◆ DATA RECORDS ◆
--------------------
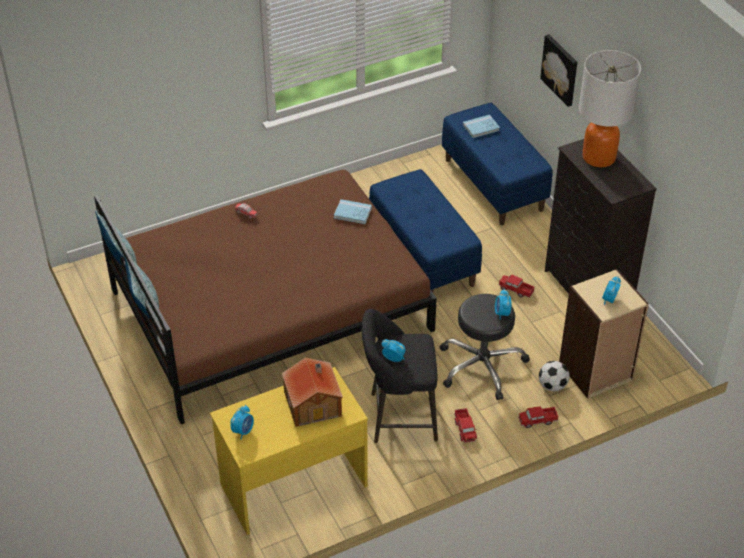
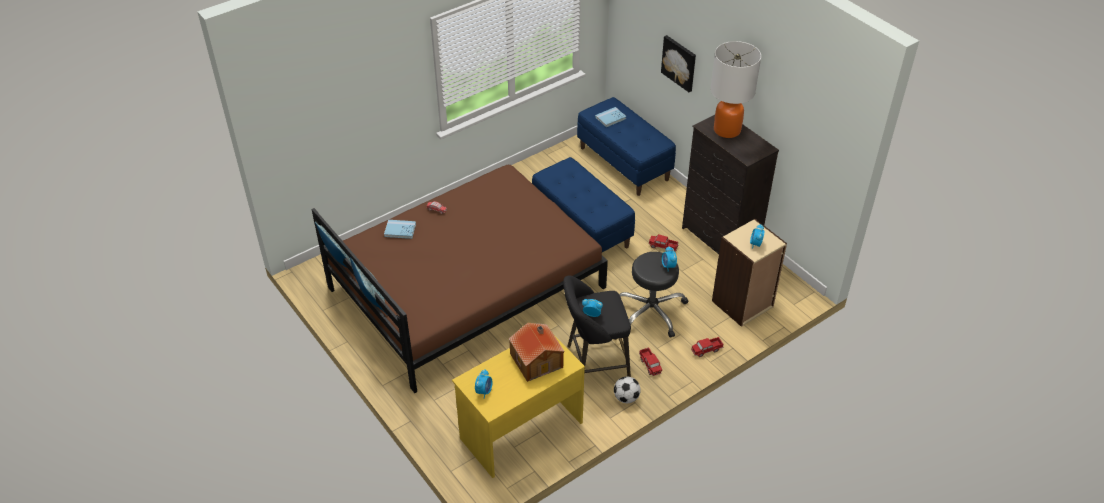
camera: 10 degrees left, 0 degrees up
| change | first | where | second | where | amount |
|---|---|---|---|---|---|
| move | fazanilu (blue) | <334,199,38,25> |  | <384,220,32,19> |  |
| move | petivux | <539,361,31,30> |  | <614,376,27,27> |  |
--------------------
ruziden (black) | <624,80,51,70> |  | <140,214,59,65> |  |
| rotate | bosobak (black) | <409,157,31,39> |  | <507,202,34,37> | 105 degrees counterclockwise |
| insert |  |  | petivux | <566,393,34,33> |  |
--------------------
The lines above from the one with "where | amount |" through the one with "move | petivux" are to be duplicated exactly, ends included, with nothing added.

◆ SOLUTION ◆
| change | first | where | second | where | amount |
|---|---|---|---|---|---|
| move | fazanilu (blue) | <334,199,38,25> |  | <384,220,32,19> |  |
| move | petivux | <539,361,31,30> |  | <614,376,27,27> |  |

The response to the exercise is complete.